- [Task instructions]:
Your task is to filter the data below down to the lines holding "grade".

- [Exercise material]:
┌──

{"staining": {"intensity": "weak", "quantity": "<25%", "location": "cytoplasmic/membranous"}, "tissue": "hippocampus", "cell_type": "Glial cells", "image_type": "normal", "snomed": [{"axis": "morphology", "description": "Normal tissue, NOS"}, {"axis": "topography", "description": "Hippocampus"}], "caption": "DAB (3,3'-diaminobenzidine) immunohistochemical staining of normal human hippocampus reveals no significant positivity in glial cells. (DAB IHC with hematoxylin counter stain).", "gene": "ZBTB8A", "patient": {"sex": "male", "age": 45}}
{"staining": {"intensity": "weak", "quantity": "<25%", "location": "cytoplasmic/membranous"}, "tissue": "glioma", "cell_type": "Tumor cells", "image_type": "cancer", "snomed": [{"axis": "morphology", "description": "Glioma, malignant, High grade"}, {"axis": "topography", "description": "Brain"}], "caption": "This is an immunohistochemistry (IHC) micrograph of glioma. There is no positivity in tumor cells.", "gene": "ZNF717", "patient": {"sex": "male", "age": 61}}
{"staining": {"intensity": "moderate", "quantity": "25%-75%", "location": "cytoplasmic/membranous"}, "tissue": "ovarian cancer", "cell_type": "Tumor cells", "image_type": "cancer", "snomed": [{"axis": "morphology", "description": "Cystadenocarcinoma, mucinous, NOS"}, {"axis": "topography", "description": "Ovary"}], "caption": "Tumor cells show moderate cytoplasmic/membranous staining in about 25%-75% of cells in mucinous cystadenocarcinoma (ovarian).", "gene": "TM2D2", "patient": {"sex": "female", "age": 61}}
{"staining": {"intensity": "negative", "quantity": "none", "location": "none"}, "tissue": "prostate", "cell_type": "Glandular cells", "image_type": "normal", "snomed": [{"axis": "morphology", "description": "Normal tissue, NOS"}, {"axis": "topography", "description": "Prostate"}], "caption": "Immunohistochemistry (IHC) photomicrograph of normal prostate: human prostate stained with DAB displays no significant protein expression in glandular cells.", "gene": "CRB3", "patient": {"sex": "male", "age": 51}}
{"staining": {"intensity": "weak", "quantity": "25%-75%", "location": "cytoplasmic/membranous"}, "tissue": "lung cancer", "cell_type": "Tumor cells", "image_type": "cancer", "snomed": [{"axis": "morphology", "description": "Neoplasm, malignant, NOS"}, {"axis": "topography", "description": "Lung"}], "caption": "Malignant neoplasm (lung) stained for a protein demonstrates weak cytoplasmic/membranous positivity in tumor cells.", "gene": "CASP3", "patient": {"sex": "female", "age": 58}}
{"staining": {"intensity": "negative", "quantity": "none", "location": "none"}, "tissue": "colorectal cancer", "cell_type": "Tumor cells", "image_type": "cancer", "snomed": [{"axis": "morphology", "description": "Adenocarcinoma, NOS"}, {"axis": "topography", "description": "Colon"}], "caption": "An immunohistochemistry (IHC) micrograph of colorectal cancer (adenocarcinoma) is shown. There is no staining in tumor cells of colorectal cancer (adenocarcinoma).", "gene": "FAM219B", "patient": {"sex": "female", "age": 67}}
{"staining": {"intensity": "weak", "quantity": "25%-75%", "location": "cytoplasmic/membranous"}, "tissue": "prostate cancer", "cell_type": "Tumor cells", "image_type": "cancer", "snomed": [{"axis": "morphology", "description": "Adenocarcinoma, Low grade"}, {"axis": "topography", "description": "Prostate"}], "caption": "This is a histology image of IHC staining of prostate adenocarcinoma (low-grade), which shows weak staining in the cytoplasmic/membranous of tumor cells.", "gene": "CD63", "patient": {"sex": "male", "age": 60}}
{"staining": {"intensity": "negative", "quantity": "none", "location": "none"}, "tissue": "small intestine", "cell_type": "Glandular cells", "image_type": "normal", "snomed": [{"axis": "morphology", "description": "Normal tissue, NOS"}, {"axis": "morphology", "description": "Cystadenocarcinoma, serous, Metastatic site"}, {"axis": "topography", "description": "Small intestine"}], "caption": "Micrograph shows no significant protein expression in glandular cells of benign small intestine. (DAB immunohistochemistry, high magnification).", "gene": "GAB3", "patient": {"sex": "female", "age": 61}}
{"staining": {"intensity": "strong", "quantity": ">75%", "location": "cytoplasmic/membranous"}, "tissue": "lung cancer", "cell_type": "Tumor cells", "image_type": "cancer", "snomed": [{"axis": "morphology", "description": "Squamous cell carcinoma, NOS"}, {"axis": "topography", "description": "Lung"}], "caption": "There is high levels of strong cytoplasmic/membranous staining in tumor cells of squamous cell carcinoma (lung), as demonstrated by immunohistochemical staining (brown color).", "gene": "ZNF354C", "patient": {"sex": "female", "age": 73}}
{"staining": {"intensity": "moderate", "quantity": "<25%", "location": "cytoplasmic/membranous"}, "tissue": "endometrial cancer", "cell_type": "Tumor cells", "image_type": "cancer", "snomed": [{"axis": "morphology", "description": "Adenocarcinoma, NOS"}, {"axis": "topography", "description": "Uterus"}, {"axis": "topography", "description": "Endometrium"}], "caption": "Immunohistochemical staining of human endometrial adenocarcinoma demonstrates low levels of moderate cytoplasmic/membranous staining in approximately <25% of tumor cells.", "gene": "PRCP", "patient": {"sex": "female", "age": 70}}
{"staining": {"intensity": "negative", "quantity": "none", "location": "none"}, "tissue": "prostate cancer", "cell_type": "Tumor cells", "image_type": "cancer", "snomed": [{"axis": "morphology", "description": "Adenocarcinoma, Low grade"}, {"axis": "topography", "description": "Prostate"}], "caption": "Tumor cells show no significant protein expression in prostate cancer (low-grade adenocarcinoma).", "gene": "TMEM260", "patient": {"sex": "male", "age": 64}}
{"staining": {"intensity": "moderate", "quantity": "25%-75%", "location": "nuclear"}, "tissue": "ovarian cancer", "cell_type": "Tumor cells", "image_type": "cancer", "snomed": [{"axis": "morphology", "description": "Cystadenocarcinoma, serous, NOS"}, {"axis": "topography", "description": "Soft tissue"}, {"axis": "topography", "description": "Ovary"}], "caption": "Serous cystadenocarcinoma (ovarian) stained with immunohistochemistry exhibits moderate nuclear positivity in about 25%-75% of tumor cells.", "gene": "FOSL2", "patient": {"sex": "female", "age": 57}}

└──

- [Answer to this exercise]:
{"staining": {"intensity": "weak", "quantity": "<25%", "location": "cytoplasmic/membranous"}, "tissue": "glioma", "cell_type": "Tumor cells", "image_type": "cancer", "snomed": [{"axis": "morphology", "description": "Glioma, malignant, High grade"}, {"axis": "topography", "description": "Brain"}], "caption": "This is an immunohistochemistry (IHC) micrograph of glioma. There is no positivity in tumor cells.", "gene": "ZNF717", "patient": {"sex": "male", "age": 61}}
{"staining": {"intensity": "weak", "quantity": "25%-75%", "location": "cytoplasmic/membranous"}, "tissue": "prostate cancer", "cell_type": "Tumor cells", "image_type": "cancer", "snomed": [{"axis": "morphology", "description": "Adenocarcinoma, Low grade"}, {"axis": "topography", "description": "Prostate"}], "caption": "This is a histology image of IHC staining of prostate adenocarcinoma (low-grade), which shows weak staining in the cytoplasmic/membranous of tumor cells.", "gene": "CD63", "patient": {"sex": "male", "age": 60}}
{"staining": {"intensity": "negative", "quantity": "none", "location": "none"}, "tissue": "prostate cancer", "cell_type": "Tumor cells", "image_type": "cancer", "snomed": [{"axis": "morphology", "description": "Adenocarcinoma, Low grade"}, {"axis": "topography", "description": "Prostate"}], "caption": "Tumor cells show no significant protein expression in prostate cancer (low-grade adenocarcinoma).", "gene": "TMEM260", "patient": {"sex": "male", "age": 64}}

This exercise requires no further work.